The View From Under The Bus

So, here is the situation. I am closing a deal with a senior partner from one of Canada’s largest law firms. Let’s call him “Big Law Guy.”    

I am a senior partner myself, but with a medium-sized suburban law firm. By definition, he is supposed to be smarter than I am and his junior is supposed to be fortunate to be working for him instead of working with me.

We are at the closing meeting and I am checking the documents put forward for signature against the approved drafts. I check the first document. It is not what I expect to see. I check the second document. It is not right either. I tell Big Law Guy that it looks like the documents which he has put forward for signature are old drafts.

Big Law Guy confers with his junior lawyer, who presumably graduated at the top of his class and is no dummy. Junior apologizes for the confusion and heads out to make things right.

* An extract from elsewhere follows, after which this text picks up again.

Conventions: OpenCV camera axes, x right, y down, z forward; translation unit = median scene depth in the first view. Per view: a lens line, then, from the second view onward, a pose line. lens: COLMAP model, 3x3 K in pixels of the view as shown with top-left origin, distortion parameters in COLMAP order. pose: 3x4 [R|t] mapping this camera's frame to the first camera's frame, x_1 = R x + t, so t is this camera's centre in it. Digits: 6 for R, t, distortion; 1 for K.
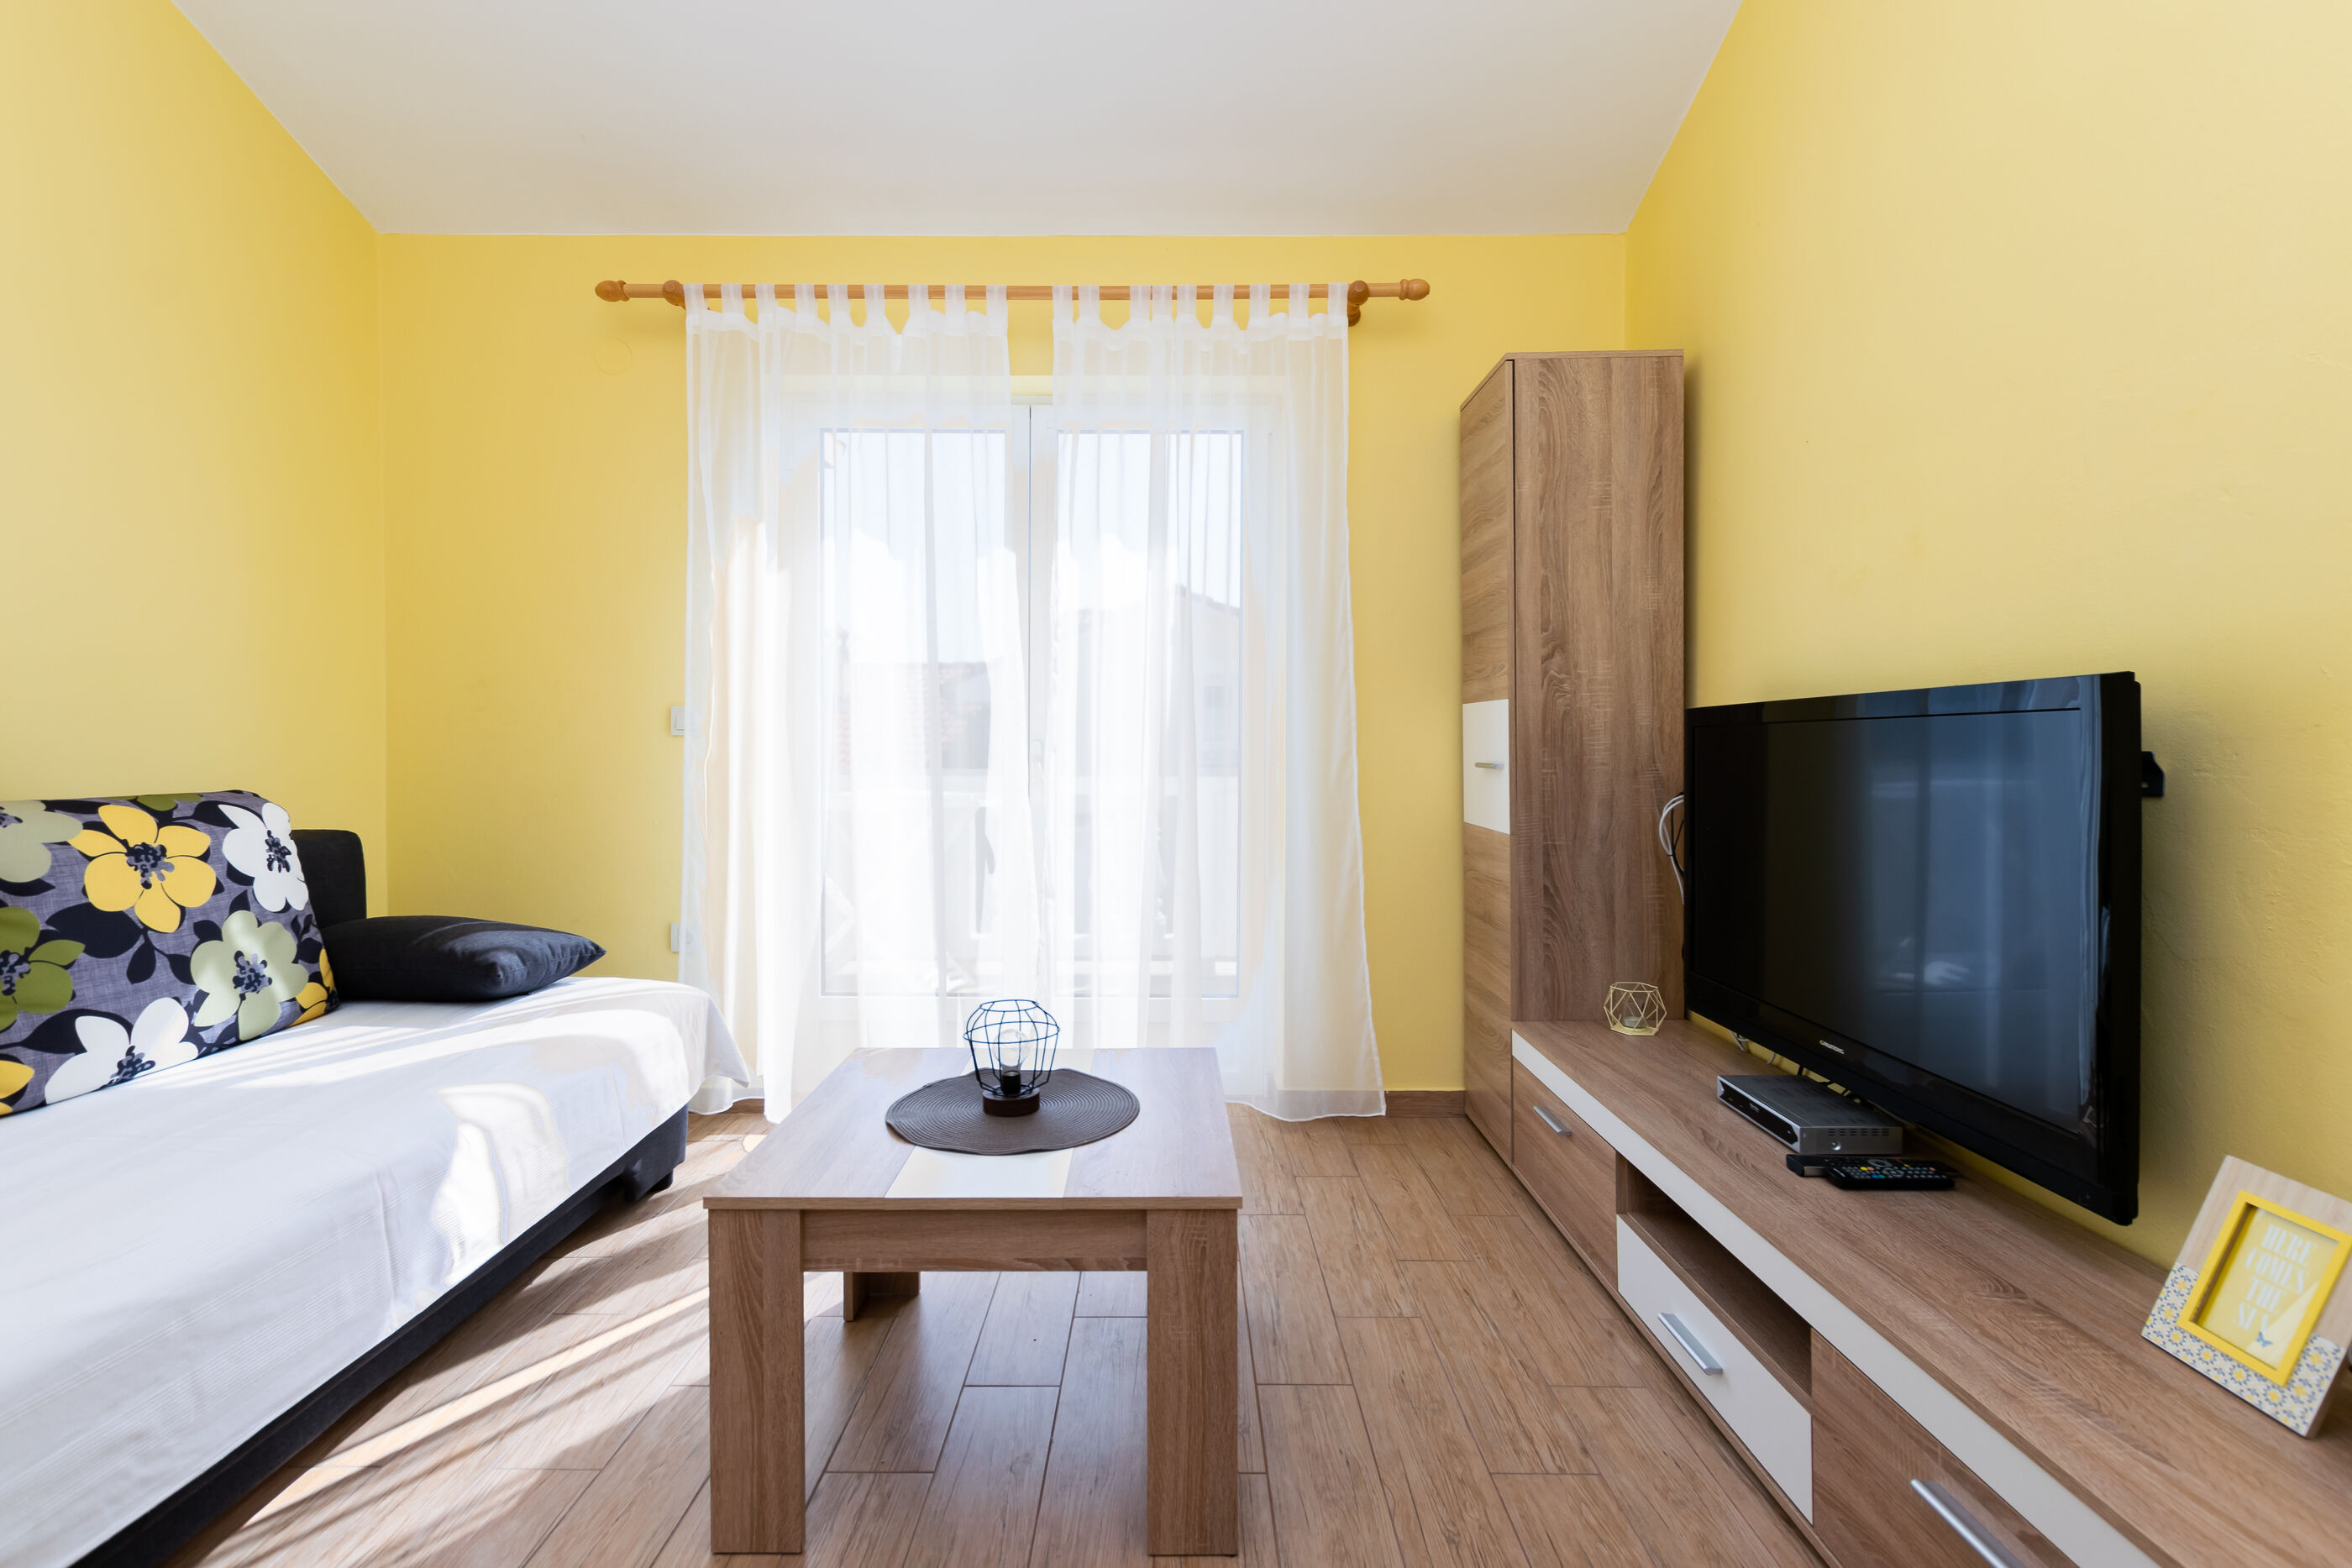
lens RADIAL K [[999.5, 0, 1163.7], [0, 999.5, 786.2], [0, 0, 1]] dist [0.011248, -0.005189]
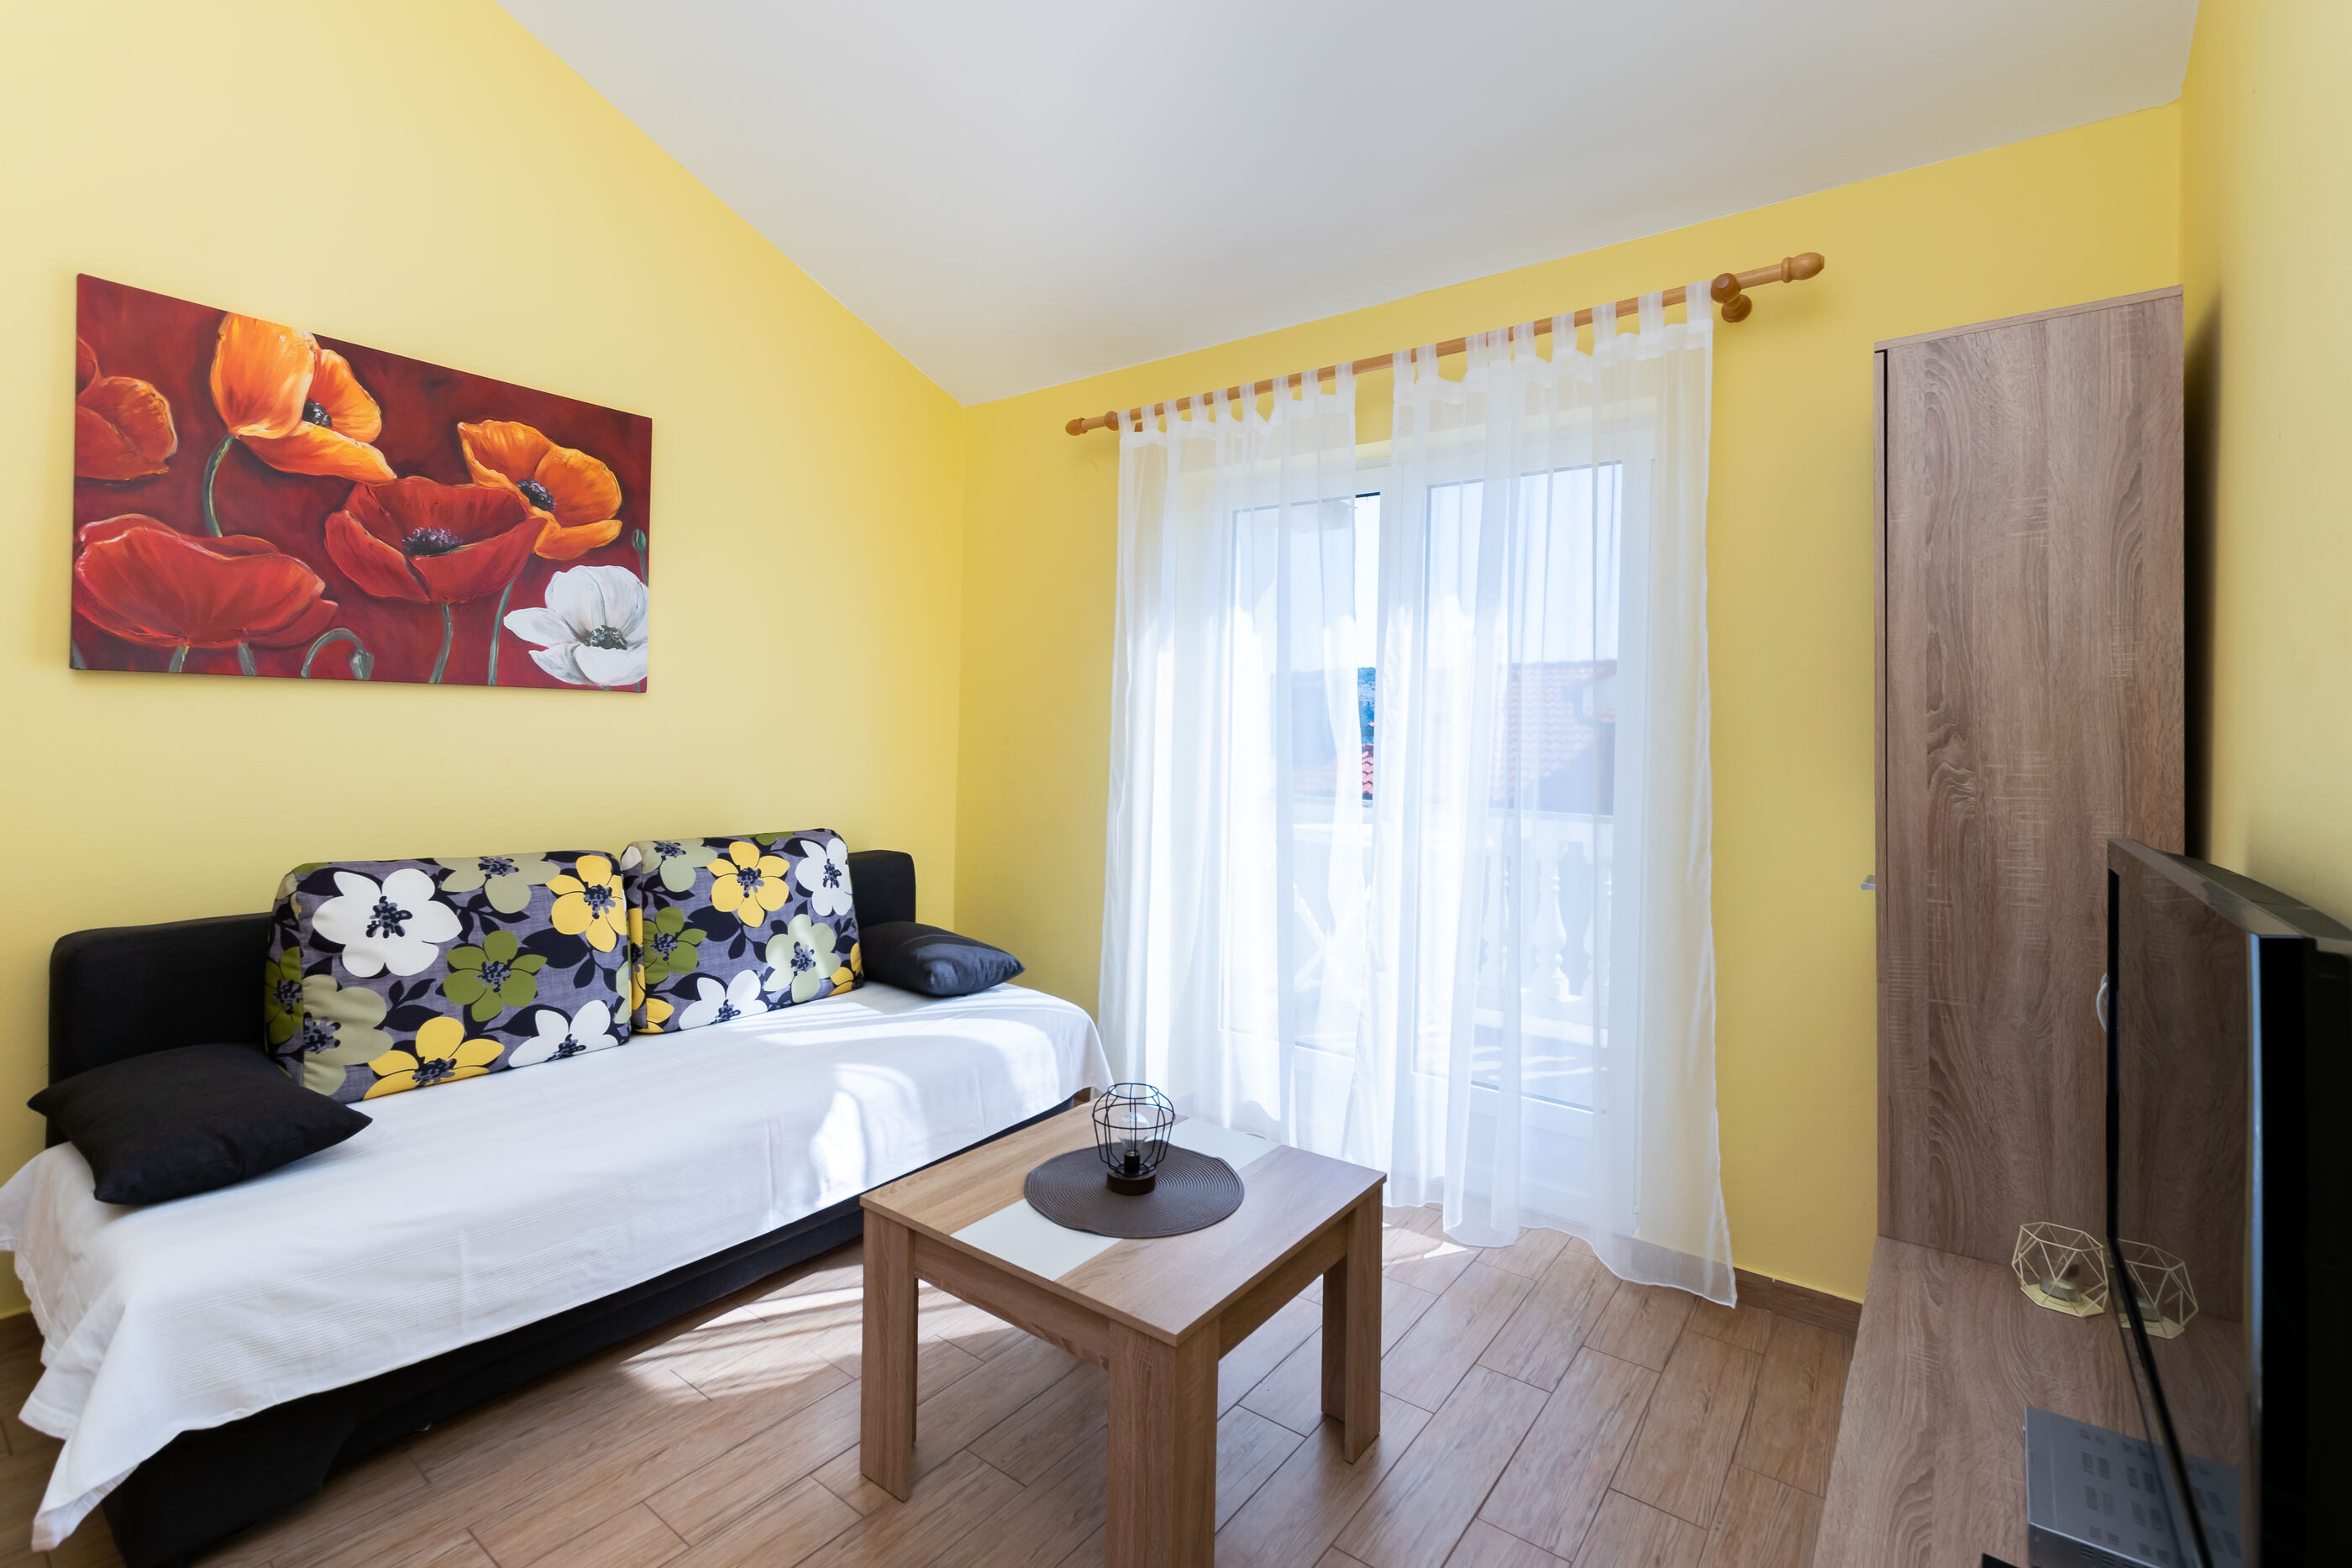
lens RADIAL K [[1036.8, 0, 1169.7], [0, 1036.8, 759.2], [0, 0, 1]] dist [0.007427, -0.000192]
pose [[0.809918, 0.016864, -0.586301, 0.411884], [-0.031708, 0.999384, -0.015056, -0.098091], [0.585686, 0.030785, 0.809953, 0.069027]]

So far, so good. Mistakes happen. No harm done. Poor Junior is probably billing 2,000 hours a year and has not slept in a week. I am willing to bet that Big Law Guy has not done much on this file except for talking to the client and signing the accounts.

So here is where the story gets interesting. When Junior leaves the room, Big Law Guy turns to his client and apologetically says (and I am not making this up), “I am sorry about this. Junior is new to our firm and he is not very good.”

I was left wondering how Big Law Guy’s client reacted to this. If I were the client, I would have thought, “So, let me get this straight. I am paying one of the biggest firms in the country to handle this matter because you guys say that you are God’s gift to the legal profession. You have a junior lawyer who you do not think is very good working on my matter at $400.00 per hour, and you are charging me $750.00 an hour not to check his work.  And you have no problem throwing your colleague under the bus when something goes wrong. I am vexed.”

Lessons learned from this story:

  1. My junior lawyer learned that she would rather work with me than for back-stabbing Big Law Guy; and
  2. I learned that being a partner at a Big Law firm is no guarantee that you have class.

I am not sure if Junior learned anything, because I doubt that Big Law Guy provided him with any helpful feedback.

If I could have spoken to Junior, I would have told him:

  1. When you are working day and night, mistakes happen. That is okay.
  2. Get yourself better organized. It matters.
  3. If the partner you are working for is willing to throw you under the bus as soon as something goes wrong, you should be working with someone else.
  4. You can learn to improve your document management, but Big Law Guy cannot learn to be a decent human being. If you are stuck with this guy, it is time to move on.